Passage:

········

Les écologistes liés à l’organisation militante Mother Nature Cambodia (MNC) ont été la cible de harcèlement judiciaire tout au long de l’année. En mai, cinq militant·e·s de MNC ont été déclarés coupables d’incitation à commettre un crime et condamnés à des peines de 18 à 20 mois d’emprisonnement (dont deux par contumace). Ils avaient été arrêtés après avoir prévu une manifestation contre des projets gouvernementaux visant à privatiser et à combler le plus grand lac restant à Phnom Penh, la capitale, pour laisser la place à des projets de développement2. En juin, trois autres militant·e·s de MNC ont été inculpés de « complot » ou « d’outrage au roi » (crime de lèse-majesté), et un quatrième militant a été condamné une deuxième fois par contumace. Tous trois avaient été arrêtés alors qu’ils enquêtaient sur la pollution d’une rivière de Phnom Penh3. Ces membres de MNC ont fait partie d’un groupe de 26 militant·e·s remis en liberté à la mi-novembre, parmi lesquels se trouvaient également Rong Chhun et toutes les personnes placées en détention pour avoir manifesté contre son arrestation.
Toutes ces personnes ont été remises en liberté sous différentes conditions, dont la restriction de leur droit de circuler librement et de leurs droits à la liberté d’association et de réunion pacifique.

Dégradations de l’environnement et droits des peuples autochtones

Des membres de peuples autochtones et des défenseur·e·s locaux de la forêt se sont vu refuser l’accès à leurs terres ancestrales pour leurs activités de conservation. En février, le ministère de l’Environnement a rejeté pour la deuxième année consécutive une demande des membres du Réseau communautaire de Prey Lang (PLCN), qui souhaitaient organiser leur cérémonie annuelle de bénédiction des arbres dans la forêt pluviale de Prey Lang4. Les membres du PLCN (appartenant pour la plupart au peuple autochtone kuy) n’ont toujours pas été autorisés à pénétrer dans la réserve naturelle de Prey Lang pour y mener des patrouilles de surveillance. Le Réseau communautaire de la forêt de Prey Preah Roka n’a lui non plus pas pu réaliser de patrouilles forestières dans la province de Preah Vihear.

········

Les données:

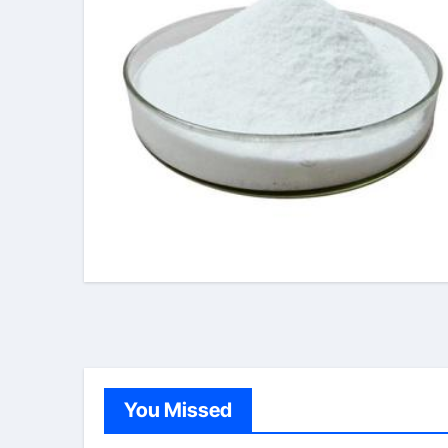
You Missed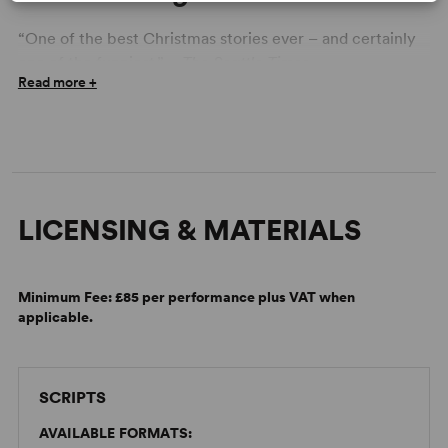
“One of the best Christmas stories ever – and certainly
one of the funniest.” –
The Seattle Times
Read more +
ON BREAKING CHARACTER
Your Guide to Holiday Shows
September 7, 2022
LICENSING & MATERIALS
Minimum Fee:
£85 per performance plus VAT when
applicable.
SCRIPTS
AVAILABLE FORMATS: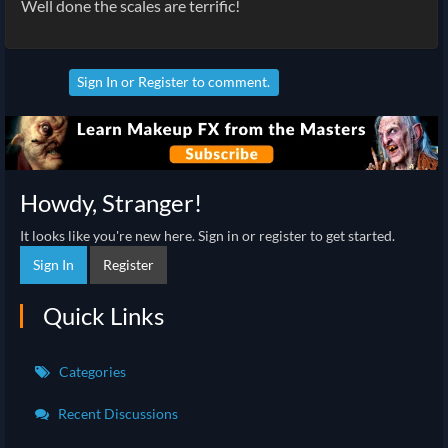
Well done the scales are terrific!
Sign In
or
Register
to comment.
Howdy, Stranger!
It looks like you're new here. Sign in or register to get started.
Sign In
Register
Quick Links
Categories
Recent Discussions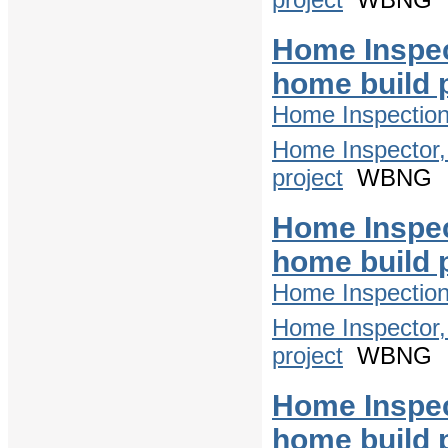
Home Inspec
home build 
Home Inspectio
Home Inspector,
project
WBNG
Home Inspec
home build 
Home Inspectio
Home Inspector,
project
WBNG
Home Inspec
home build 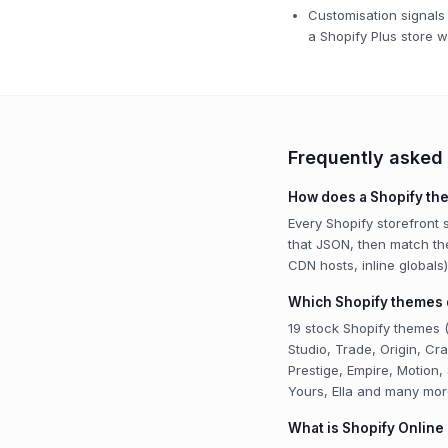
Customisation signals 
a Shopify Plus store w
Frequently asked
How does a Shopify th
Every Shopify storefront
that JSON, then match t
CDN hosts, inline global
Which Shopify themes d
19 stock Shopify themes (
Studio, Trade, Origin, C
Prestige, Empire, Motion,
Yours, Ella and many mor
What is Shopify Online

········

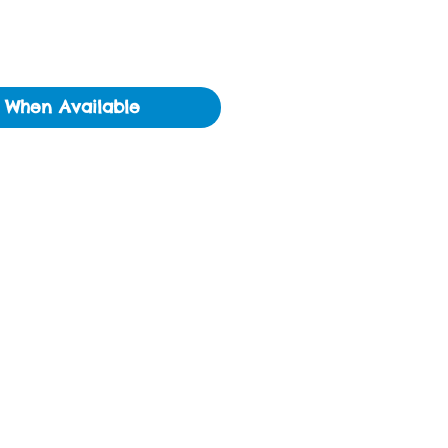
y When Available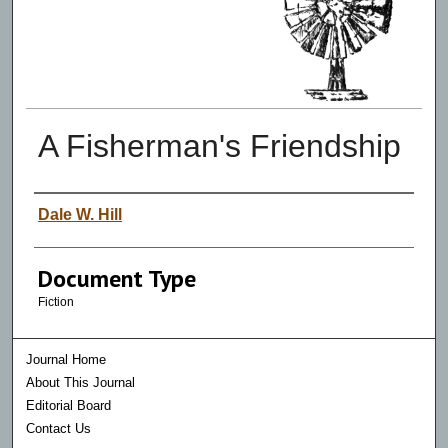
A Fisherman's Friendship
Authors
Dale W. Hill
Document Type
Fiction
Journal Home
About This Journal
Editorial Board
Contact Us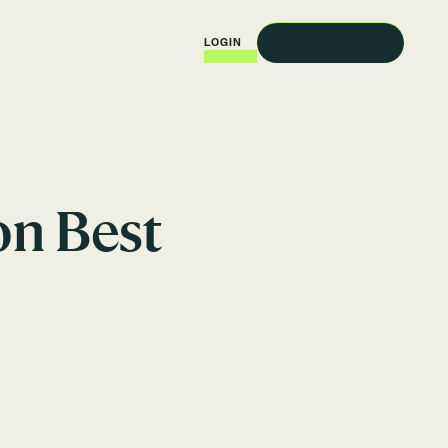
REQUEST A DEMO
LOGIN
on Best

········

Consigne A: D'après le passage, combien de militant·e·s ont été remis en liberté à la mi-novembre ?
Consigne B: Mettez à jour le passage en le reprenant depuis « Toutes ces personnes » jusqu'à « de réunion pacifique. » inclus, en remplaçant « circuler » par « se déplacer ».
Le listing constitue un matériau distinct, sans lien avec le passage.

Réponse attendue A: 26 militant·e·s.

Réponse attendue B:
Toutes ces personnes ont été remises en liberté sous différentes conditions, dont la restriction de leur droit de se déplacer librement et de leurs droits à la liberté d’association et de réunion pacifique.